PROBLEM TO SOLVE: Give the data back exactly. Leave out any images.

Dataset records:
::::::::::

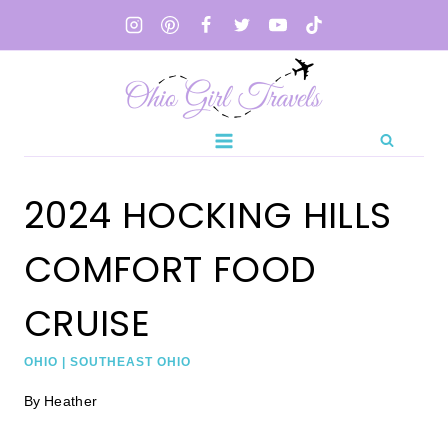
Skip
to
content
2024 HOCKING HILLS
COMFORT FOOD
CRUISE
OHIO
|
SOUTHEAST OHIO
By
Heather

::::::::::

REPLY TO THE TASK:
Skip
to
content
2024 HOCKING HILLS
COMFORT FOOD
CRUISE
OHIO
|
SOUTHEAST OHIO
By
Heather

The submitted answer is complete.